September 3, 2018

"BUT THE RUSSIANS DIDN'T BRING THE DIRT TO THE MEETING":

Ethnicity not a factor in Elizabeth Warren's rise in law (Annie Linskey, September 01, 2018, Boston Globe)

The 60-plus Harvard Law School professors who filed into an auditorium-style room on the first floor of Pound Hall on that February 1993 afternoon had a significant question to answer: Should they offer a job to Elizabeth Warren?

The atmosphere was a little fraught. Outside the hall, students held a silent vigil to demand the law school add more minorities and women to a faculty dominated by white men.

The discussion among Harvard professors inside that room is supposed to remain a secret, but it's still being dissected a quarter of a century later because the resulting vote set Warren on her way to becoming a national figure and a favored target for conservative critics, among them, notably and caustically, President Trump.
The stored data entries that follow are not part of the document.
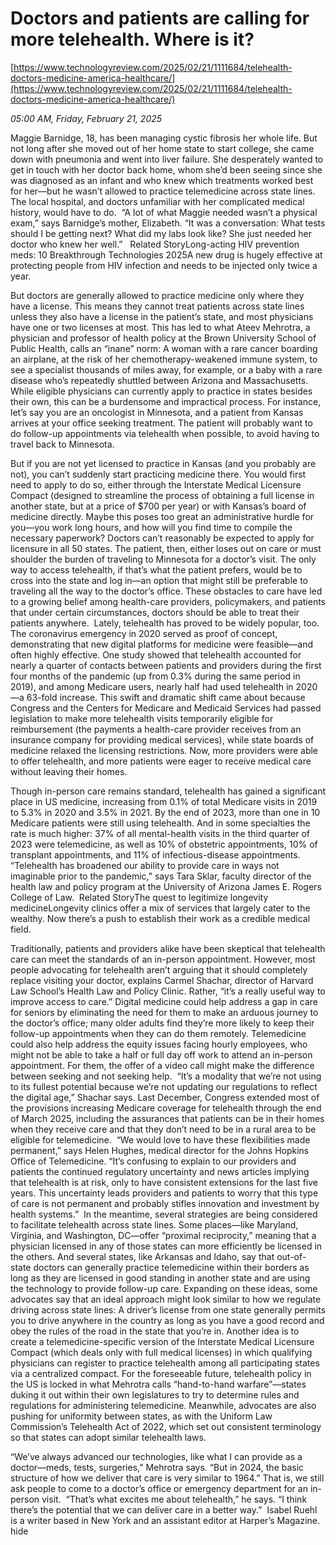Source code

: # Doctors and patients are calling for more telehealth. Where is it?

[https://www.technologyreview.com/2025/02/21/1111684/telehealth-doctors-medicine-america-healthcare/](https://www.technologyreview.com/2025/02/21/1111684/telehealth-doctors-medicine-america-healthcare/)

*05:00 AM, Friday, February 21, 2025*

Maggie Barnidge, 18, has been managing cystic fibrosis her whole life. But not long after she moved out of her home state to start college, she came down with pneumonia and went into liver failure. She desperately wanted to get in touch with her doctor back home, whom she’d been seeing since she was diagnosed as an infant and who knew which treatments worked best for her—but he wasn’t allowed to practice telemedicine across state lines. The local hospital, and doctors unfamiliar with her complicated medical history, would have to do.  “A lot of what Maggie needed wasn’t a physical exam,” says Barnidge’s mother, Elizabeth. “It was a conversation: What tests should I be getting next? What did my labs look like? She just needed her doctor who knew her well.”   Related StoryLong-acting HIV prevention meds: 10 Breakthrough Technologies 2025A new drug is hugely effective at protecting people from HIV infection and needs to be injected only twice a year.

But doctors are generally allowed to practice medicine only where they have a license. This means they cannot treat patients across state lines unless they also have a license in the patient’s state, and most physicians have one or two licenses at most. This has led to what Ateev Mehrotra, a physician and professor of health policy at the Brown University School of Public Health, calls an “inane” norm: A woman with a rare cancer boarding an airplane, at the risk of her chemotherapy-weakened immune system, to see a specialist thousands of miles away, for example, or a baby with a rare disease who’s repeatedly shuttled between Arizona and Massachusetts.  While eligible physicians can currently apply to practice in states besides their own, this can be a burdensome and impractical process. For instance, let’s say you are an oncologist in Minnesota, and a patient from Kansas arrives at your office seeking treatment. The patient will probably want to do follow-up appointments via telehealth when possible, to avoid having to travel back to Minnesota.

But if you are not yet licensed to practice in Kansas (and you probably are not), you can’t suddenly start practicing medicine there. You would first need to apply to do so, either through the Interstate Medical Licensure Compact (designed to streamline the process of obtaining a full license in another state, but at a price of $700 per year) or with Kansas’s board of medicine directly. Maybe this poses too great an administrative hurdle for you—you work long hours, and how will you find time to compile the necessary paperwork? Doctors can’t reasonably be expected to apply for licensure in all 50 states. The patient, then, either loses out on care or must shoulder the burden of traveling to Minnesota for a doctor’s visit. The only way to access telehealth, if that’s what the patient prefers, would be to cross into the state and log in—an option that might still be preferable to traveling all the way to the doctor’s office. These obstacles to care have led to a growing belief among health-care providers, policymakers, and patients that under certain circumstances, doctors should be able to treat their patients anywhere.  Lately, telehealth has proved to be widely popular, too. The coronavirus emergency in 2020 served as proof of concept, demonstrating that new digital platforms for medicine were feasible—and often highly effective. One study showed that telehealth accounted for nearly a quarter of contacts between patients and providers during the first four months of the pandemic (up from 0.3% during the same period in 2019), and among Medicare users, nearly half had used telehealth in 2020—a 63-fold increase. This swift and dramatic shift came about because Congress and the Centers for Medicare and Medicaid Services had passed legislation to make more telehealth visits temporarily eligible for reimbursement (the payments a health-care provider receives from an insurance company for providing medical services), while state boards of medicine relaxed the licensing restrictions. Now, more providers were able to offer telehealth, and more patients were eager to receive medical care without leaving their homes.

Though in-person care remains standard, telehealth has gained a significant place in US medicine, increasing from 0.1% of total Medicare visits in 2019 to 5.3% in 2020 and 3.5% in 2021. By the end of 2023, more than one in 10 Medicare patients were still using telehealth. And in some specialties the rate is much higher: 37% of all mental-health visits in the third quarter of 2023 were telemedicine, as well as 10% of obstetric appointments, 10% of transplant appointments, and 11% of infectious-disease appointments.  “Telehealth has broadened our ability to provide care in ways not imaginable prior to the pandemic,” says Tara Sklar, faculty director of the health law and policy program at the University of Arizona James E. Rogers College of Law.  Related StoryThe quest to legitimize longevity medicineLongevity clinics offer a mix of services that largely cater to the wealthy. Now there’s a push to establish their work as a credible medical field.

Traditionally, patients and providers alike have been skeptical that telehealth care can meet the standards of an in-person appointment. However, most people advocating for telehealth aren’t arguing that it should completely replace visiting your doctor, explains Carmel Shachar, director of Harvard Law School’s Health Law and Policy Clinic. Rather, “it’s a really useful way to improve access to care.” Digital medicine could help address a gap in care for seniors by eliminating the need for them to make an arduous journey to the doctor’s office; many older adults find they’re more likely to keep their follow-up appointments when they can do them remotely. Telemedicine could also help address the equity issues facing hourly employees, who might not be able to take a half or full day off work to attend an in-­person appointment. For them, the offer of a video call might make the difference between seeking and not seeking help.  “It’s a modality that we’re not using to its fullest potential because we’re not updating our regulations to reflect the digital age,” Shachar says. Last December, Congress extended most of the provisions increasing Medicare coverage for telehealth through the end of March 2025, including the assurances that patients can be in their homes when they receive care and that they don’t need to be in a rural area to be eligible for telemedicine.  “We would love to have these flexibilities made permanent,” says Helen Hughes, medical director for the Johns Hopkins Office of Telemedicine. “It’s confusing to explain to our providers and patients the continued regulatory uncertainty and news articles implying that telehealth is at risk, only to have consistent extensions for the last five years. This uncertainty leads providers and patients to worry that this type of care is not permanent and probably stifles innovation and investment by health systems.”  In the meantime, several strategies are being considered to facilitate telehealth across state lines. Some places—like Maryland, Virginia, and Washington, DC—offer “proximal reciprocity,” meaning that a physician licensed in any of those states can more efficiently be licensed in the others. And several states, like Arkansas and Idaho, say that out-of-state doctors can generally practice telemedicine within their borders as long as they are licensed in good standing in another state and are using the technology to provide follow-up care. Expanding on these ideas, some advocates say that an ideal approach might look similar to how we regulate driving across state lines: A driver’s license from one state generally permits you to drive anywhere in the country as long as you have a good record and obey the rules of the road in the state that you’re in. Another idea is to create a telemedicine-specific version of the Interstate Medical Licensure Compact (which deals only with full medical licenses) in which qualifying physicians can register to practice telehealth among all participating states via a centralized compact. For the foreseeable future, telehealth policy in the US is locked in what Mehrotra calls “hand-to-hand warfare”—states duking it out within their own legislatures to try to determine rules and regulations for administering telemedicine. Meanwhile, advocates are also pushing for uniformity between states, as with the Uniform Law Commission’s Telehealth Act of 2022, which set out consistent terminology so that states can adopt similar telehealth laws.

“We’ve always advanced our technologies, like what I can provide as a doctor—meds, tests, surgeries,” Mehrotra says. “But in 2024, the basic structure of how we deliver that care is very similar to 1964.” That is, we still ask people to come to a doctor’s office or emergency department for an in-person visit.  “That’s what excites me about telehealth,” he says. “I think there’s the potential that we can deliver care in a better way.”  Isabel Ruehl is a writer based in New York and an assistant editor at Harper’s Magazine. hide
Was Warren on the agenda because, as her critics say, she had decided to self-identify as a Native American woman and Harvard saw a chance to diversify the law faculty? Did she have an unearned edge in a hugely competitive process? Or did she get there based on her own skill, hard work, and sacrifice?

The question, which has hung over Warren's public life, has an answer.

In the most exhaustive review undertaken of Elizabeth Warren's professional history, the Globe found clear evidence, in documents and interviews, that her claim to Native American ethnicity was never considered by the Harvard Law faculty, which voted resoundingly to hire her, or by those who hired her to four prior positions at other law schools. At every step of her remarkable rise in the legal profession, the people responsible for hiring her saw her as a white woman.

The Globe examined hundreds of documents, many of them never before available, and reached out to all 52 of the law professors who are still living and were eligible to be in that Pound Hall room at Harvard Law School. Some are Warren's allies. Others are not. Thirty-one agreed to talk to the Globe -- including the law professor who was, at the time, in charge of recruiting minority faculty. Most said they were unaware of her claims to Native American heritage and all but one of the 31 said those claims were not discussed as part of her hire. One professor told the Globe he is unsure whether her heritage came up, but is certain that, if it did, it had no bearing on his vote on Warren's appointment.

It's Donald's defense.  Yes, we tried but it didn't work!